TASK PROMPT: Word for word, restate the records that come after this.

Named joint coordinates:
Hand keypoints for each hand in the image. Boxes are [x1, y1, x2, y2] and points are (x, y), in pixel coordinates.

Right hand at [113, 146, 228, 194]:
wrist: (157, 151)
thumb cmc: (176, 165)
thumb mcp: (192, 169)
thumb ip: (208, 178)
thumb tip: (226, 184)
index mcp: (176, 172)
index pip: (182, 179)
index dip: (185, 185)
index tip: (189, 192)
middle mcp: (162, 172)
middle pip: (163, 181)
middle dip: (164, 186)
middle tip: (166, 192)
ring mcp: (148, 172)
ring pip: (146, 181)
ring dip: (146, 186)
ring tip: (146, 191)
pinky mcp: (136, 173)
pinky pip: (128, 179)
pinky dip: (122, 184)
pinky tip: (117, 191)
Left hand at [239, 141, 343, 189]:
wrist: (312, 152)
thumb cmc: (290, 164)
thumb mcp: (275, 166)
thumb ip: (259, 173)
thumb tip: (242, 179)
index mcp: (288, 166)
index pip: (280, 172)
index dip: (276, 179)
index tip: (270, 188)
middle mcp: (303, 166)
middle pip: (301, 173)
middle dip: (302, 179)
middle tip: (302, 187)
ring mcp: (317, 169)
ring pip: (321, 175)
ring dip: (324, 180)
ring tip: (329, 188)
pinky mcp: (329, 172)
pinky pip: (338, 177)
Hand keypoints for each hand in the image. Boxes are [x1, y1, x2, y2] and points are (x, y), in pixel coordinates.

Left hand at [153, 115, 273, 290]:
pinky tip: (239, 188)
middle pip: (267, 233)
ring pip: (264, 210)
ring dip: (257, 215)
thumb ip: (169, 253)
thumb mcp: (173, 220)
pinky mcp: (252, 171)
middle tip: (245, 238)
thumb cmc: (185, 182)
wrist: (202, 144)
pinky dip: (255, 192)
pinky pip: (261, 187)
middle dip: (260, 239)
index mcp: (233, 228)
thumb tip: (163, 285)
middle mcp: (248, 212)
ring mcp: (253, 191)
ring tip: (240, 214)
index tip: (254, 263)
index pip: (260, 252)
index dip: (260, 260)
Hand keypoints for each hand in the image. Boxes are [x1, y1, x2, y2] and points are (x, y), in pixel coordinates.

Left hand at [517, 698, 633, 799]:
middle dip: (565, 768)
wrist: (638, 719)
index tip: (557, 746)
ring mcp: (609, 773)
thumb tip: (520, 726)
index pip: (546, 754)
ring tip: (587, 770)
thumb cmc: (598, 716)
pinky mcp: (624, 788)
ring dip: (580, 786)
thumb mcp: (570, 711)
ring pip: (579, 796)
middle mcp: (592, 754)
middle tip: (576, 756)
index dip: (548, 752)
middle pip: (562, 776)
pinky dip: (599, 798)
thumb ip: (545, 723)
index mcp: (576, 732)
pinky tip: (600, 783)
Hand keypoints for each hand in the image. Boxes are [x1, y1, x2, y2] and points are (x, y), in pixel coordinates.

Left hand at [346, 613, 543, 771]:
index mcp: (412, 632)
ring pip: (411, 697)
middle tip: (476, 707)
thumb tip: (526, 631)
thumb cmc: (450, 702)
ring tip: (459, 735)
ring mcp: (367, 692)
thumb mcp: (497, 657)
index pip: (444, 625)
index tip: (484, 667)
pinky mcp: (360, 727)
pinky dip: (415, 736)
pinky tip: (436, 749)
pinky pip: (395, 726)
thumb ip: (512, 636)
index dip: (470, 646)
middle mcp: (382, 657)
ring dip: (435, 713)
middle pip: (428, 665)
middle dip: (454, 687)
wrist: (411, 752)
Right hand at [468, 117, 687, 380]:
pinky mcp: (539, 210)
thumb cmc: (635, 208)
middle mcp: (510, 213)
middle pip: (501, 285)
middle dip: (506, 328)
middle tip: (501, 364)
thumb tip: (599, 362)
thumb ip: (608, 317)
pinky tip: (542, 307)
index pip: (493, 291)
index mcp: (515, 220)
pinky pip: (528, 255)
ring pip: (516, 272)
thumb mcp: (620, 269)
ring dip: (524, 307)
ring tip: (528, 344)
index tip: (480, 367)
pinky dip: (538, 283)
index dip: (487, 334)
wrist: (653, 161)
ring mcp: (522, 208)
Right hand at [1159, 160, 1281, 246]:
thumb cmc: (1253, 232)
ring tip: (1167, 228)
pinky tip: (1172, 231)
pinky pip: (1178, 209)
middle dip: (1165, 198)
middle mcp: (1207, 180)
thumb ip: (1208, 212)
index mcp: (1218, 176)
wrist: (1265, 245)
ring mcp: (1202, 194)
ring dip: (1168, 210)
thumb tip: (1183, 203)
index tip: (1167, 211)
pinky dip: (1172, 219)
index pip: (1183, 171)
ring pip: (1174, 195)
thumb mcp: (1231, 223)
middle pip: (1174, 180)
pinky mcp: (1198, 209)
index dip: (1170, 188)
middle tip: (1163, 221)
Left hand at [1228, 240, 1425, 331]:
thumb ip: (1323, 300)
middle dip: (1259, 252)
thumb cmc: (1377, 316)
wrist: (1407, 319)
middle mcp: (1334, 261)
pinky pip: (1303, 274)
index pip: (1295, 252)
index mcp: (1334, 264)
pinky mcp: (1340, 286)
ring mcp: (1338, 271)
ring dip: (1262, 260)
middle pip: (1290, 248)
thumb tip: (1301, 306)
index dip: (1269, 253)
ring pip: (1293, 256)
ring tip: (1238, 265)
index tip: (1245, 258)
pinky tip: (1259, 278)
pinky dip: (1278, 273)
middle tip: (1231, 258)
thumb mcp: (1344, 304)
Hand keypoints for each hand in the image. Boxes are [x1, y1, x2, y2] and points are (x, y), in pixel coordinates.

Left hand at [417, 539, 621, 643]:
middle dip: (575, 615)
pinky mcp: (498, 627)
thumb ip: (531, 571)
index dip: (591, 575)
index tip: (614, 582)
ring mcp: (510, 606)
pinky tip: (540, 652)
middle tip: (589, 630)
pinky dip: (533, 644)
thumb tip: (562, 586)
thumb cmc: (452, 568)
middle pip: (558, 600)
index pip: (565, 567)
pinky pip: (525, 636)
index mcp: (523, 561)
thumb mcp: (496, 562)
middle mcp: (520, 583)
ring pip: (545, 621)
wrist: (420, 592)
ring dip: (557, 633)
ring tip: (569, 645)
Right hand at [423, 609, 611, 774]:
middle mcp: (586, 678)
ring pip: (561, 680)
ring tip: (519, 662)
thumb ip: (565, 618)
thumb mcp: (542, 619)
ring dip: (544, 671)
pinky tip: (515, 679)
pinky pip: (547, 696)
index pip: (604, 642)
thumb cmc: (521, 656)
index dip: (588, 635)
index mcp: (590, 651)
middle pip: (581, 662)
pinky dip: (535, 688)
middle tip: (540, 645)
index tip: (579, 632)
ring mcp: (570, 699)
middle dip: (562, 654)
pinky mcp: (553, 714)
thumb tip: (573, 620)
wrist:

ANSWER BOX:
Hand keypoints for each hand in the image. Boxes are [x1, y1, x2, y2] and points are (x, y), in pixel coordinates.

Right hand at [113, 146, 228, 194]:
wrist: (157, 151)
thumb cmc: (176, 165)
thumb mcp: (192, 169)
thumb ip: (208, 178)
thumb tip: (226, 184)
index mcp: (176, 172)
index pip: (182, 179)
index dip: (185, 185)
index tip: (189, 192)
middle mcp: (162, 172)
middle pip: (163, 181)
middle dip: (164, 186)
middle tip: (166, 192)
ring mcp: (148, 172)
ring pip: (146, 181)
ring dip: (146, 186)
ring tip: (146, 191)
pinky mcp: (136, 173)
pinky pip: (128, 179)
pinky dip: (122, 184)
pinky tip: (117, 191)
Left hand at [239, 141, 343, 189]:
wrist: (312, 152)
thumb cmc: (290, 164)
thumb mcp: (275, 166)
thumb ip: (259, 173)
thumb tip: (242, 179)
index mcp: (288, 166)
index pip: (280, 172)
index dip: (276, 179)
index tip: (270, 188)
middle mcp: (303, 166)
middle pip: (301, 173)
middle dip: (302, 179)
middle tip: (302, 187)
ring mcp: (317, 169)
ring pip: (321, 175)
ring dip: (324, 180)
ring tip: (329, 188)
pinky mcp: (329, 172)
pinky pip: (338, 177)
Hand keypoints for each hand in the image. Boxes are [x1, y1, x2, y2] and points are (x, y), in pixel coordinates.

Left hand at [153, 115, 273, 290]:
pinky tip: (239, 188)
middle pip: (267, 233)
ring pip: (264, 210)
ring dip: (257, 215)
thumb ip: (169, 253)
thumb mcp: (173, 220)
pinky mcp: (252, 171)
middle tip: (245, 238)
thumb cmc: (185, 182)
wrist: (202, 144)
pinky dip: (255, 192)
pinky pip: (261, 187)
middle dip: (260, 239)
index mcp: (233, 228)
thumb tip: (163, 285)
middle mcp: (248, 212)
ring mcp: (253, 191)
ring tip: (240, 214)
index tip: (254, 263)
index pip: (260, 252)
index dip: (260, 260)
Hand keypoints for each hand in the image. Boxes are [x1, y1, x2, y2] and points are (x, y), in pixel coordinates.

Left hand at [517, 698, 633, 799]:
middle dip: (565, 768)
wrist: (638, 719)
index tip: (557, 746)
ring mcp: (609, 773)
thumb tip: (520, 726)
index pip: (546, 754)
ring tip: (587, 770)
thumb cmc: (598, 716)
pinky mcp: (624, 788)
ring dip: (580, 786)
thumb mcp: (570, 711)
ring pip: (579, 796)
middle mcp: (592, 754)
middle tip: (576, 756)
index dip: (548, 752)
middle pip: (562, 776)
pinky dip: (599, 798)
thumb ip: (545, 723)
index mcp: (576, 732)
pinky tip: (600, 783)
Hand keypoints for each hand in the image. Boxes are [x1, y1, x2, y2] and points are (x, y), in pixel coordinates.

Left hand at [346, 613, 543, 771]:
index mcp: (412, 632)
ring pip: (411, 697)
middle tip: (476, 707)
thumb tip: (526, 631)
thumb cmc: (450, 702)
ring tip: (459, 735)
ring mcp: (367, 692)
thumb mcp: (497, 657)
index pip: (444, 625)
index tip: (484, 667)
pinky mcp: (360, 727)
pinky dip: (415, 736)
pinky tip: (436, 749)
pinky pip: (395, 726)
thumb ip: (512, 636)
index dip: (470, 646)
middle mcp: (382, 657)
ring dip: (435, 713)
middle pip: (428, 665)
middle dip: (454, 687)
wrist: (411, 752)
Right hand at [468, 117, 687, 380]:
pinky mcp: (539, 210)
thumb cmc: (635, 208)
middle mcp: (510, 213)
middle pip: (501, 285)
middle dip: (506, 328)
middle tip: (501, 364)
thumb tip: (599, 362)
thumb ip: (608, 317)
pinky tip: (542, 307)
index pip: (493, 291)
index mcp: (515, 220)
pinky pip: (528, 255)
ring pip: (516, 272)
thumb mcp: (620, 269)
ring dip: (524, 307)
ring tip: (528, 344)
index tip: (480, 367)
pinky dip: (538, 283)
index dip: (487, 334)
wrist: (653, 161)
ring mcp: (522, 208)
Right hand at [1159, 160, 1281, 246]:
thumb cmc: (1253, 232)
ring tip: (1167, 228)
pinky tip: (1172, 231)
pinky pip: (1178, 209)
middle dip: (1165, 198)
middle mcp: (1207, 180)
thumb ip: (1208, 212)
index mcp: (1218, 176)
wrist: (1265, 245)
ring mcp: (1202, 194)
ring dip: (1168, 210)
thumb tip: (1183, 203)
index tip: (1167, 211)
pinky dip: (1172, 219)
index pip: (1183, 171)
ring pip: (1174, 195)
thumb mcp: (1231, 223)
middle pip: (1174, 180)
pinky mcp: (1198, 209)
index dip: (1170, 188)
middle tip: (1163, 221)
Left hand at [1228, 240, 1425, 331]:
thumb ip: (1323, 300)
middle dip: (1259, 252)
thumb cmc: (1377, 316)
wrist: (1407, 319)
middle mcp: (1334, 261)
pinky pip: (1303, 274)
index pip: (1295, 252)
index mcp: (1334, 264)
pinky mcp: (1340, 286)
ring mcp: (1338, 271)
ring dip: (1262, 260)
middle pip: (1290, 248)
thumb tip: (1301, 306)
index dip: (1269, 253)
ring pip: (1293, 256)
ring tip: (1238, 265)
index tip: (1245, 258)
pinky tip: (1259, 278)
pinky dip: (1278, 273)
middle tip: (1231, 258)
thumb mcp: (1344, 304)
Hand keypoints for each hand in the image. Boxes are [x1, y1, x2, y2] and points are (x, y), in pixel coordinates.

Left hand at [417, 539, 621, 643]:
middle dip: (575, 615)
pinky mcp: (498, 627)
thumb ip: (531, 571)
index dip: (591, 575)
index tip: (614, 582)
ring mcp: (510, 606)
pinky tip: (540, 652)
middle tip: (589, 630)
pinky dip: (533, 644)
thumb tip: (562, 586)
thumb cmc: (452, 568)
middle pip: (558, 600)
index pip: (565, 567)
pinky pip: (525, 636)
index mcp: (523, 561)
thumb mcp: (496, 562)
middle mcp: (520, 583)
ring pip: (545, 621)
wrist: (420, 592)
ring dip: (557, 633)
ring tip: (569, 645)
Right hand at [423, 609, 611, 774]:
middle mcp: (586, 678)
ring pip: (561, 680)
ring tip: (519, 662)
thumb ip: (565, 618)
thumb mcp: (542, 619)
ring dip: (544, 671)
pinky tip: (515, 679)
pinky pip: (547, 696)
index pip: (604, 642)
thumb cmc: (521, 656)
index dip: (588, 635)
index mcp: (590, 651)
middle pip: (581, 662)
pinky dip: (535, 688)
middle tip: (540, 645)
index tip: (579, 632)
ring mcp: (570, 699)
middle dip: (562, 654)
pinky mcp: (553, 714)
thumb tip: (573, 620)
wrist:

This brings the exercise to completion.